[begin Source records]
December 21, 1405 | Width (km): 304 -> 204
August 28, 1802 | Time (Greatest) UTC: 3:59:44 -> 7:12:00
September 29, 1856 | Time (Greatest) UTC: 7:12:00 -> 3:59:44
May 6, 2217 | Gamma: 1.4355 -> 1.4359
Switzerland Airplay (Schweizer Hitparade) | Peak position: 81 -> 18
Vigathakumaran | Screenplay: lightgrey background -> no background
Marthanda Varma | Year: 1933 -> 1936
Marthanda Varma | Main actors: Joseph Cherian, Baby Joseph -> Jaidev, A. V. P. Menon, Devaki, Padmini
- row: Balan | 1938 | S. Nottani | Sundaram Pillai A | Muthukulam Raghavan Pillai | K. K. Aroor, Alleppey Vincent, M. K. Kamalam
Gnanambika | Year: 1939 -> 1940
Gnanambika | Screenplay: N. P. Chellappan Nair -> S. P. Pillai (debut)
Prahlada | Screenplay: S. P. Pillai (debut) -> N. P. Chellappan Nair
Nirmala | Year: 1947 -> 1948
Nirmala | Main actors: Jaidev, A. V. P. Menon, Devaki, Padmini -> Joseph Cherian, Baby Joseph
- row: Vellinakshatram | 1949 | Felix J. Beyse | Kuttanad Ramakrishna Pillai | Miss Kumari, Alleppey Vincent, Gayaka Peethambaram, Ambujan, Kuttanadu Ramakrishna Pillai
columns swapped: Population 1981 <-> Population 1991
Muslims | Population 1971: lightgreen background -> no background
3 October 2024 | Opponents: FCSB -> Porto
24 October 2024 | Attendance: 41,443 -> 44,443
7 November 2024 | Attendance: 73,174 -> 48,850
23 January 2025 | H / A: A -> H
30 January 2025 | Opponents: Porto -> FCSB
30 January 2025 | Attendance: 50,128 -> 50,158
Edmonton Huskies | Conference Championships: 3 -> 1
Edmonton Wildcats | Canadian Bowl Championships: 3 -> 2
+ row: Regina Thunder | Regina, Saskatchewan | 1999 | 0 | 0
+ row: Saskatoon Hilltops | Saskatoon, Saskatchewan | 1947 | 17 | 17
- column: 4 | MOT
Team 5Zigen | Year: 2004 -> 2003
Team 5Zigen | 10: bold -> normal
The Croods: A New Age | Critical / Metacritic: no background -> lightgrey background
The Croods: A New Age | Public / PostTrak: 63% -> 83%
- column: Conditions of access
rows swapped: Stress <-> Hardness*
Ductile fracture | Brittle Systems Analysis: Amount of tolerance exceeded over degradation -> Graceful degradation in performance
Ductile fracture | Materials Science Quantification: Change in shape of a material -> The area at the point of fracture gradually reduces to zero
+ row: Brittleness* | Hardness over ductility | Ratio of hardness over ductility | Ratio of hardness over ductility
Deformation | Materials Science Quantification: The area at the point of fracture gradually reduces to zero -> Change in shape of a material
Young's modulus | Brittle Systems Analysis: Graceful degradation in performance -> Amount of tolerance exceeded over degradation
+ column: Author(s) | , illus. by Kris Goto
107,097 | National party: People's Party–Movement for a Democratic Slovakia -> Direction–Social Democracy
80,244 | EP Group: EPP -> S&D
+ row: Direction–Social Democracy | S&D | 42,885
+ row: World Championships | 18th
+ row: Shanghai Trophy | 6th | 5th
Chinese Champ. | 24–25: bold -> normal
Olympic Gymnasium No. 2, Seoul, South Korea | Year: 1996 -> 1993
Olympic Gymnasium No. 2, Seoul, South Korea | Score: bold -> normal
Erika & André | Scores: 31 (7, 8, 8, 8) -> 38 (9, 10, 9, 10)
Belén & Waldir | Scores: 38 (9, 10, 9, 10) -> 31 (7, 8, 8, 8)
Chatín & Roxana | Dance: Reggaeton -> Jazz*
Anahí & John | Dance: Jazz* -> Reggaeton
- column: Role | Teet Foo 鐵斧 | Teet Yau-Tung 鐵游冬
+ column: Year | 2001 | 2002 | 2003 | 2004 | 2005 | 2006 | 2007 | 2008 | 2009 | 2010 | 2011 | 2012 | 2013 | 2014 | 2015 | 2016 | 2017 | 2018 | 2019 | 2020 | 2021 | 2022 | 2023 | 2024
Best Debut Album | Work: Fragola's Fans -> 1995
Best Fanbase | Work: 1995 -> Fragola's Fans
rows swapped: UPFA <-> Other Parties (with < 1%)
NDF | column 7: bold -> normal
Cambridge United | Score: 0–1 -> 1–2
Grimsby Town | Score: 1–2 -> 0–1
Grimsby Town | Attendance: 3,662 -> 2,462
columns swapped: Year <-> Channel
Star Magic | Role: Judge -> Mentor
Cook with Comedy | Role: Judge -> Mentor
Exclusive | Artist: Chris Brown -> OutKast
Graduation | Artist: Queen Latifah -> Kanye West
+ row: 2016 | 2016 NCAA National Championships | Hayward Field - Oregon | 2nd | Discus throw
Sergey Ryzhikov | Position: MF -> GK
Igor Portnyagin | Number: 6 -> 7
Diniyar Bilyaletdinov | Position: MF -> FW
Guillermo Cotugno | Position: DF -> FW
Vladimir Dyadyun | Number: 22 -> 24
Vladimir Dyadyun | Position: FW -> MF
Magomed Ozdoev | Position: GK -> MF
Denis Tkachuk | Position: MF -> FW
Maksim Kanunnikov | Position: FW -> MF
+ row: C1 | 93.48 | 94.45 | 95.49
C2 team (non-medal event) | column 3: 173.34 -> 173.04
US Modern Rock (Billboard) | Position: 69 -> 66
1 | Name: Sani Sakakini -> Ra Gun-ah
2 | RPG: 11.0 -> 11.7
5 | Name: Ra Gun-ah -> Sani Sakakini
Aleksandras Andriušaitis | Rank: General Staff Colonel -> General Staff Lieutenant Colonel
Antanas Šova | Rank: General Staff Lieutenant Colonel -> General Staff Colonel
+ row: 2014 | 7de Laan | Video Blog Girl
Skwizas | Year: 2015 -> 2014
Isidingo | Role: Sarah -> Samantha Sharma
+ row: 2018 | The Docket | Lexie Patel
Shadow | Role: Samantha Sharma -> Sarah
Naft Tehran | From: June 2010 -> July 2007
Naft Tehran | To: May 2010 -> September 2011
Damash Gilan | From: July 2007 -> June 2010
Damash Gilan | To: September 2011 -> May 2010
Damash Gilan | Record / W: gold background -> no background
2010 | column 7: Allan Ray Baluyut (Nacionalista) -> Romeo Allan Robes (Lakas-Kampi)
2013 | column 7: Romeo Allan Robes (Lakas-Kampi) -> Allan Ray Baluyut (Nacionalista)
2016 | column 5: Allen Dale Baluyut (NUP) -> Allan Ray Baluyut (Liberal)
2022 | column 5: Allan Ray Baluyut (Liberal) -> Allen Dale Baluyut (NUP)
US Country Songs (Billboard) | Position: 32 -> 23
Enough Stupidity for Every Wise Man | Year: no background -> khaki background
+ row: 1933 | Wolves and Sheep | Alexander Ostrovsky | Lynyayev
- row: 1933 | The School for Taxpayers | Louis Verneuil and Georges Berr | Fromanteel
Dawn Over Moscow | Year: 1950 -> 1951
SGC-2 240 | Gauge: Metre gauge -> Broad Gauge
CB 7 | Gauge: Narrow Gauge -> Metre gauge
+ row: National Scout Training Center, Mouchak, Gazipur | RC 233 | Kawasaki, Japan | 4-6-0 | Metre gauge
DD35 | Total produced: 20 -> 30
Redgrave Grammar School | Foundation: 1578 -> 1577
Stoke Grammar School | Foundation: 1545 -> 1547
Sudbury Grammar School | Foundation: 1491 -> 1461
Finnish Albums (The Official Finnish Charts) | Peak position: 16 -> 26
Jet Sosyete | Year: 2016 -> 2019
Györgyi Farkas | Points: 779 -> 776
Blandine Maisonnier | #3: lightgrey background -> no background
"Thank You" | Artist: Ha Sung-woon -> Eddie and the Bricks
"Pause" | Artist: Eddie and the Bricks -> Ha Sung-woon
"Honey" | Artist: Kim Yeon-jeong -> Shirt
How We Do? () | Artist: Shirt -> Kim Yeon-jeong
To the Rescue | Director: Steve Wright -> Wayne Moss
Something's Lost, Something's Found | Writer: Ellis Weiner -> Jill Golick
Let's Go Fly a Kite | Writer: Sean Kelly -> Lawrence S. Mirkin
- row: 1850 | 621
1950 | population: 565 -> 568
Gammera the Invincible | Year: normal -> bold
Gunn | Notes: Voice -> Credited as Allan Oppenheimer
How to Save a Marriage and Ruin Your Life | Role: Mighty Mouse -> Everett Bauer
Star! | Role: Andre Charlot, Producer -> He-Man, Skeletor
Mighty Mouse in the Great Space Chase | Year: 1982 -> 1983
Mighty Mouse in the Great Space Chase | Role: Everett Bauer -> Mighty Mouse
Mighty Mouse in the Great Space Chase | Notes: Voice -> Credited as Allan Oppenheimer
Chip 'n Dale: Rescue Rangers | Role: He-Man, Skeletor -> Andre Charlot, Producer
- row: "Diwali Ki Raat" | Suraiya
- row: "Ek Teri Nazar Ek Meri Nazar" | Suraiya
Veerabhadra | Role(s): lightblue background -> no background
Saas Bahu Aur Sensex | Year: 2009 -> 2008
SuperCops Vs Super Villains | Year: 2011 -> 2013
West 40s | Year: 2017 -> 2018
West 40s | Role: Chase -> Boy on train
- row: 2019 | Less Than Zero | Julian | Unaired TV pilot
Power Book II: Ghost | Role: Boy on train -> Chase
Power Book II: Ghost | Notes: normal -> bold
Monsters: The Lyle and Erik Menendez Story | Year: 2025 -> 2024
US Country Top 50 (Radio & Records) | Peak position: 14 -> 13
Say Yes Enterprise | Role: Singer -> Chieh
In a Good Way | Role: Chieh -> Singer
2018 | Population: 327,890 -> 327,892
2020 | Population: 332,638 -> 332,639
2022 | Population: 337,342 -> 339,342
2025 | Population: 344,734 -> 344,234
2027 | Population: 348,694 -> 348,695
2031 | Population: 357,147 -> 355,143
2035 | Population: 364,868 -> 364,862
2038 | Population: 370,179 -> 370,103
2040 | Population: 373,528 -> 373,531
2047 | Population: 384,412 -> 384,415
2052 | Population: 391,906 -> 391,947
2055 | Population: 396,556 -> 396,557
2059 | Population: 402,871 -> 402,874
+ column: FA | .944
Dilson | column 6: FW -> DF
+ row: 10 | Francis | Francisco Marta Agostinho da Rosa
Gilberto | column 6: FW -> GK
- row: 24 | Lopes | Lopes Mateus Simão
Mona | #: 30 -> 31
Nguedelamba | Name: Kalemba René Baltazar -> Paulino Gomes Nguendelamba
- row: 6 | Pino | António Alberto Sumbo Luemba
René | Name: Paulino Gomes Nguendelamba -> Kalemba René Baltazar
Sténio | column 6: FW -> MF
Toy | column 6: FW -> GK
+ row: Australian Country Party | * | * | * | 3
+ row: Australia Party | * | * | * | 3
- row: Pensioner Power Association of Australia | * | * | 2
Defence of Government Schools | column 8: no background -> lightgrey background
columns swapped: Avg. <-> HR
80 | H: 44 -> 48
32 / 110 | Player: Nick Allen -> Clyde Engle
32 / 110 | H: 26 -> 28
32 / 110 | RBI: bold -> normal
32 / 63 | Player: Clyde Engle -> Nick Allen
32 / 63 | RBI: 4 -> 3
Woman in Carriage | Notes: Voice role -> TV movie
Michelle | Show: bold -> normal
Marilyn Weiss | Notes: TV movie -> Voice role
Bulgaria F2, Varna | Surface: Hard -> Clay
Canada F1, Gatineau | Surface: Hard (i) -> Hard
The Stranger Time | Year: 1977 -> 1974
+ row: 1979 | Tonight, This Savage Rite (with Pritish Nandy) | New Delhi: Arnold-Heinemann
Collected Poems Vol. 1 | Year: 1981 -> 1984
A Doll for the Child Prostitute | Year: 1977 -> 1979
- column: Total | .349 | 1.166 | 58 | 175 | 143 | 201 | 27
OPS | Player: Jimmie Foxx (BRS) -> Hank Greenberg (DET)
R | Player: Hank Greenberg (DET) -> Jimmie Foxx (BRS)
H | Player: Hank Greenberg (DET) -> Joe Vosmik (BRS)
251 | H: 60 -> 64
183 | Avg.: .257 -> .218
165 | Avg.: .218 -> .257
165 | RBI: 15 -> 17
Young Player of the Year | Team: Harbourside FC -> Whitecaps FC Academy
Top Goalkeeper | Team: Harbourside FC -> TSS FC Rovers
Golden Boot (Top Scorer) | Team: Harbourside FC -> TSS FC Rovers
[end Source records]
*Problem:* Please edit the material above from its first line through the line containing "Vigathakumaran | Screenplay: lightgrey", replacing "Gamma" with "Gamma value" and leaving everything else unchanged. Return only those lines.

*Task solution:*
December 21, 1405 | Width (km): 304 -> 204
August 28, 1802 | Time (Greatest) UTC: 3:59:44 -> 7:12:00
September 29, 1856 | Time (Greatest) UTC: 7:12:00 -> 3:59:44
May 6, 2217 | Gamma value: 1.4355 -> 1.4359
Switzerland Airplay (Schweizer Hitparade) | Peak position: 81 -> 18
Vigathakumaran | Screenplay: lightgrey background -> no background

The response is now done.